TASK STATEMENT:
Return the entries below word for word. No picture belongs in the copy.

DATA FOR THIS TASK:

-----

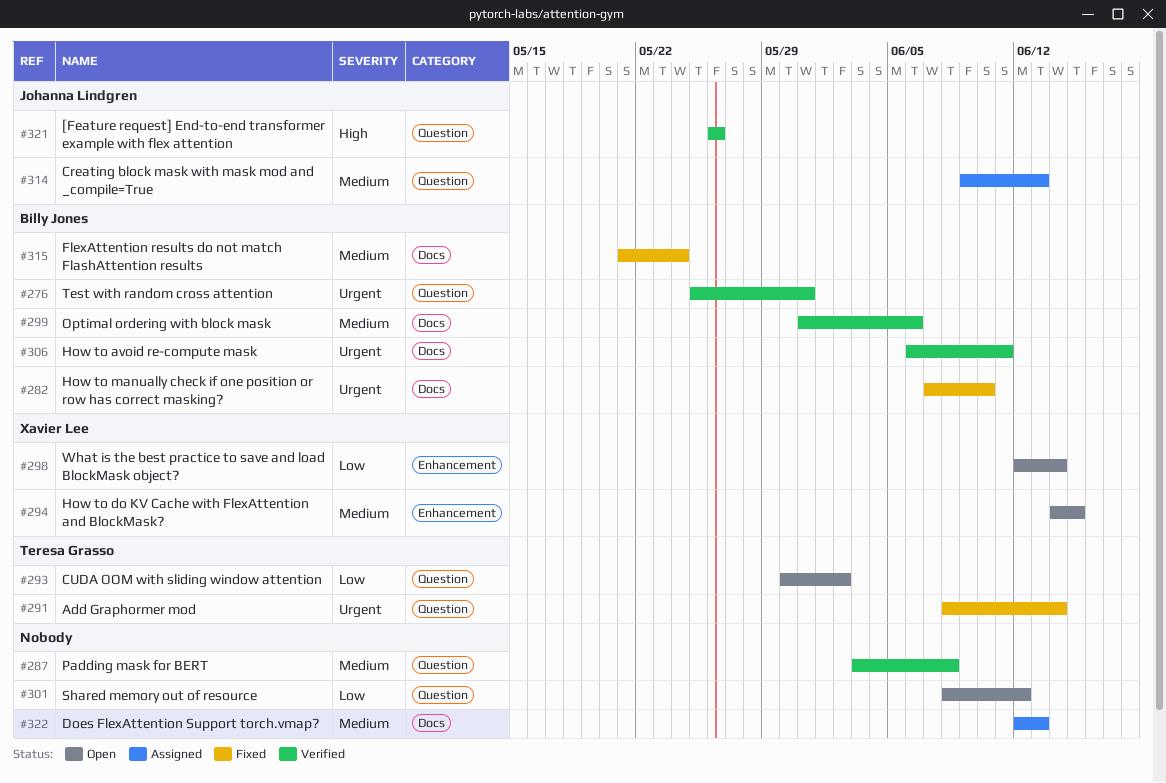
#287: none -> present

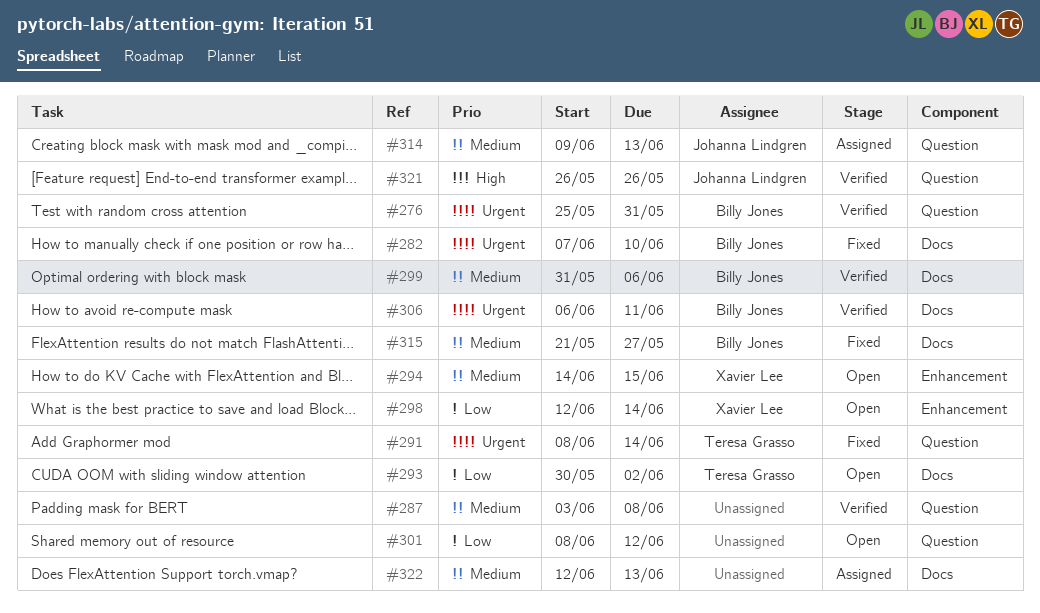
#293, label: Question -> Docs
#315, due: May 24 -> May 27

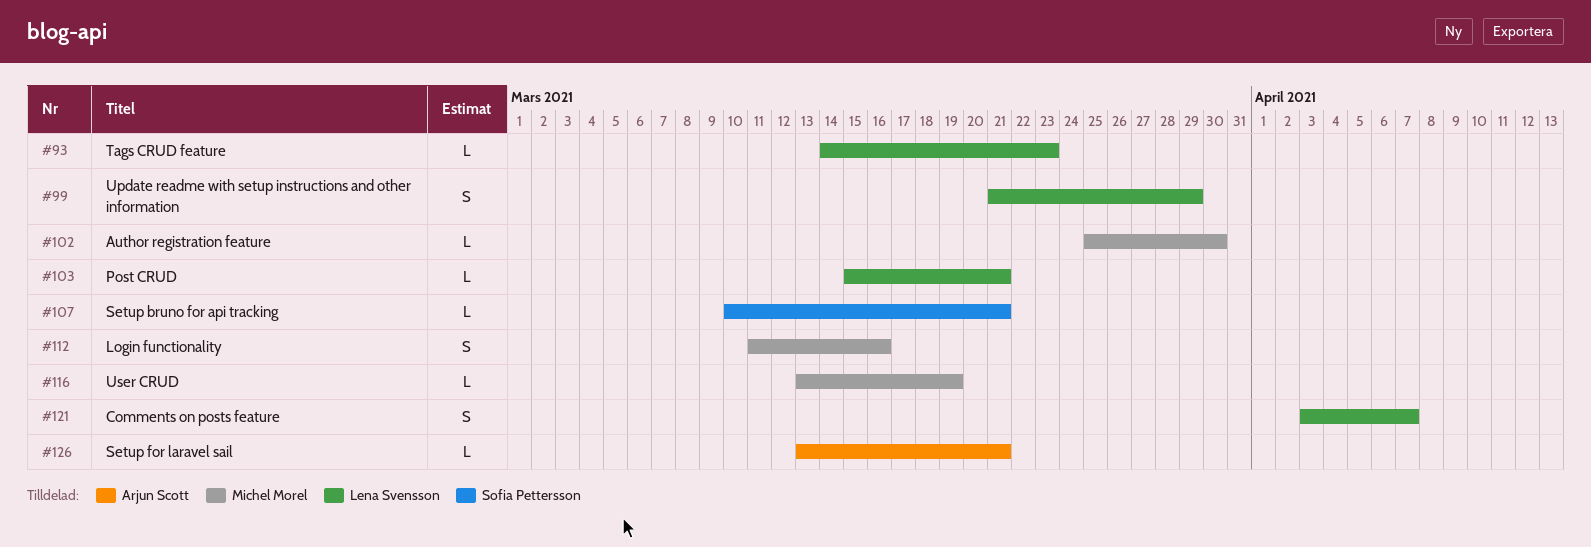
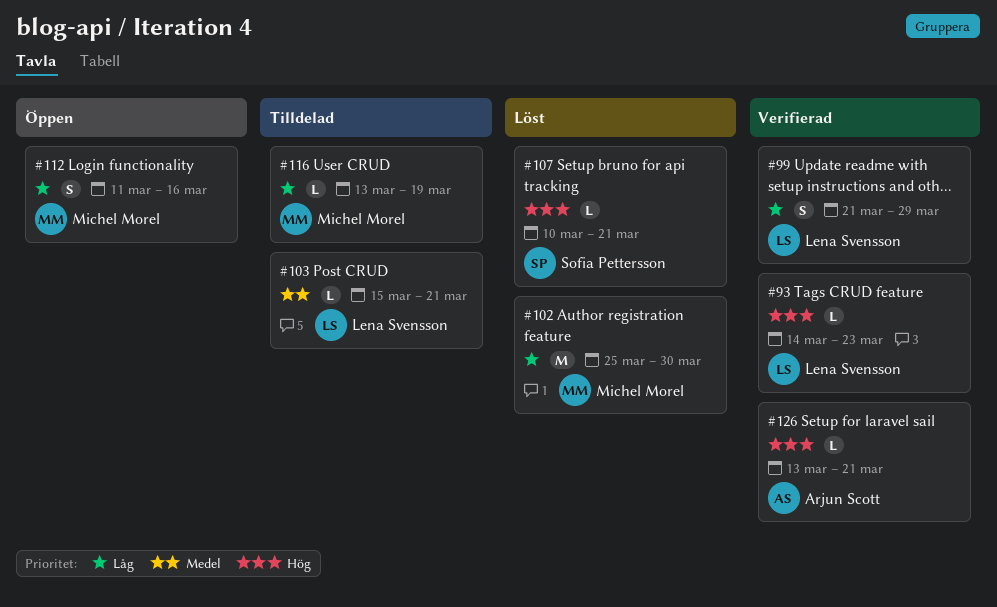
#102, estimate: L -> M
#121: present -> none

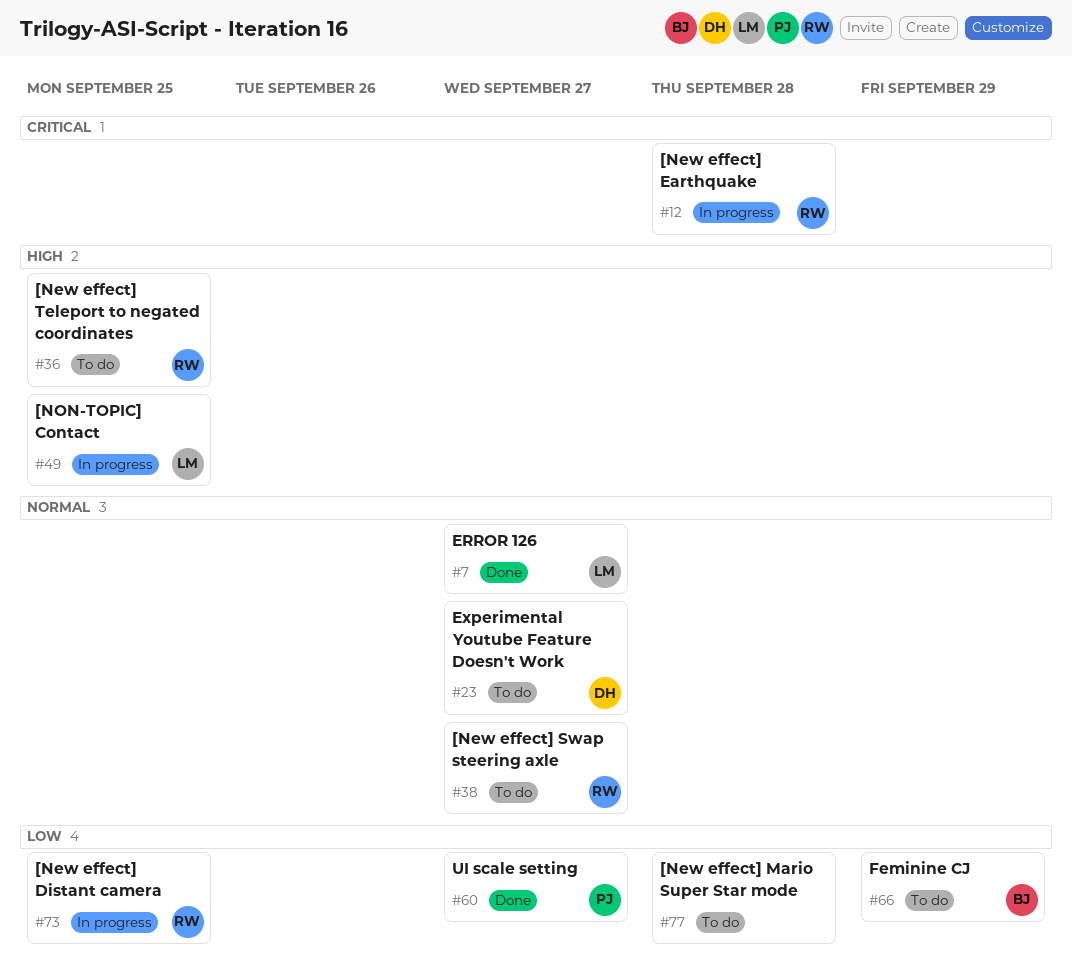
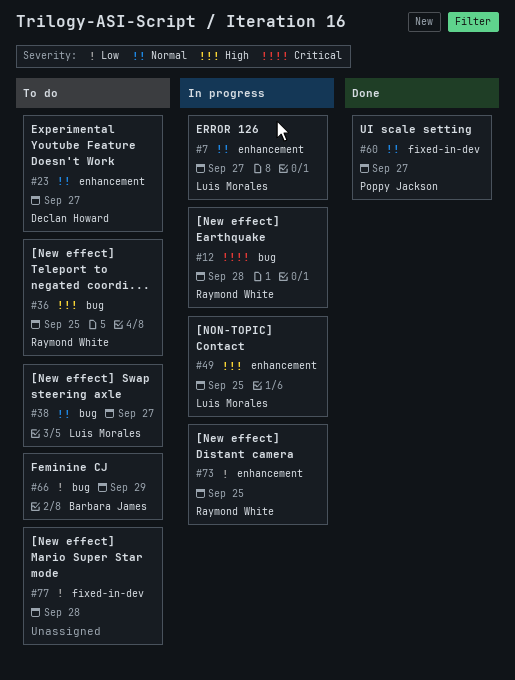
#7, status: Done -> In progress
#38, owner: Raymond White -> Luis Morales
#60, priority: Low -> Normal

-----

SOLUTION FOR THIS EXERCISE:
#287: none -> present

#293, label: Question -> Docs
#315, due: May 24 -> May 27

#102, estimate: L -> M
#121: present -> none

#7, status: Done -> In progress
#38, owner: Raymond White -> Luis Morales
#60, priority: Low -> Normal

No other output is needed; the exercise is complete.